Camera Obscura (2017)

Series by Thibaud Tchertchian

Camera Oscura is a series of seventeen portraits of Tibetans, painted from a selection of photographs taken in Kangding, a village in the Tibetan province of Sichuan.

The portraits are done freehand with black spray paint on the white of the canvas.

I was invited to participate in an artist residency during May 2017, in Chengdu. It was difficult to leave the residency without notifying the local police, but I still managed a ten-day escape into the Tibetan region, where artist, business, NGO, and journalist visas are extremely controlled.

Chinese President Xi Jinping announced the One Road, One Belt plan — an international economic development initiative intended to return China to its golden age, which includes opening a Silk Road 2.0. Chengdu (the fifth most developed city in China) is deeply involved in this organisation. Sichuan and Tibet will be crossed by a railway and a motorway linking Poland to Beijing. This route, spanning half the globe, will cut through the Himalayas at mid-elevation. The city of Chengdu is home to 9.2 million inhabitants, yet remains isolated. It attempts to open itself to international culture and tourism, with the difficulty of juxtaposing this with the heavy control of local authorities.

The first Tibetan village, though only a few kilometres away, is still difficult to reach via winding roads plagued by constant landslides. But the new road will run along the mountainsides to deliver the many expected foreign tourists. For now, locals see very few Westerners. Children cried in surprise at the sight of my beard, and some adults remain wary or curious.

What tourists will not see is that we are in a context of Sinicization of Tibet. Rebellious Tibetans have, even recently, been victims of government reprisals. Locals are pushed out of their villages. Their homes are destroyed and replaced by more "Chinese-friendly" houses. Nomads retreat higher into the mountains. Young Tibetans are offered the hardest jobs; often discouraged, they risk falling into delinquency. Han Chinese from central and eastern China are called to colonise and contribute to China's expansion. Bön temples and frescoes are replaced by Chinese art, and spiritual leaders sympathetic to Chinese festivals and beliefs are placed in positions of authority.

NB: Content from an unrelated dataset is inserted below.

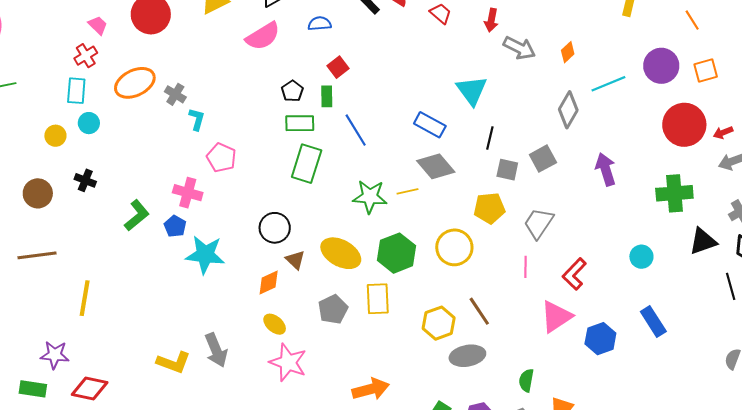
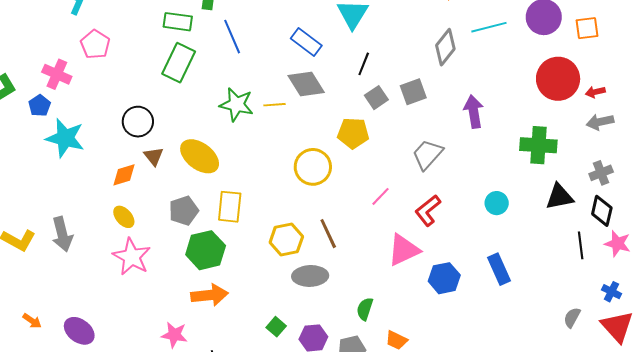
gray square: (507, 170) -> (376, 98), turned 35
gray trapezoid: (539, 223) -> (428, 154), moved
green hexagon: (397, 253) -> (206, 250), moved
pink line: (526, 267) -> (380, 196), turned 35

Surveillance cameras dress every street corner — and even the fields, where they watch over farmers learning to smile at the lenses of the newcomers, of whom I am, ultimately, one of the first representatives.

Saffron turned silk / For a long time already / Sketches the moribund / Under the iris of cameras

Living in the Himalayas / Faces will suffer / From the tireless march / Of a sandy emperor

Goodbye, Bön, Kala / Goodbye wise thoughts / Tumult and movement / Are the new masters sovereign

Which greet the nonchalant / Travellers from everywhere

Blurred child's dreams / By corrupted adults

The Camera Oscura is the darkroom of the camera — the one that freezes the portraits of a certain people and their customs, destined to disappear in this momentum that seems almost impossible to stop. It is also my Bangkok studio where I develop my portraits, already inscribed in a past — a childhood dream fulfilled yet steeped in nostalgia.

I do not oppose Chinese culture, of course, which is equally ancient, rich, and fascinating. But every civilisation, in its efforts, generates a share of darkness that must nonetheless be brought to light, at the risk of letting another human treasure vanish.

Back in Chengdu, a friend shared her opinion. She obviously believes that China acts for the benefit of Tibet, and that the opposition is encouraged by American interference in a kind of East-West cold war. It is hard to contradict her, because that is also true. But in this march toward progress, it is the ancient peoples and their culture that disappear.

This is what I collect. My portraits are the dust of what humanity loses: a culture.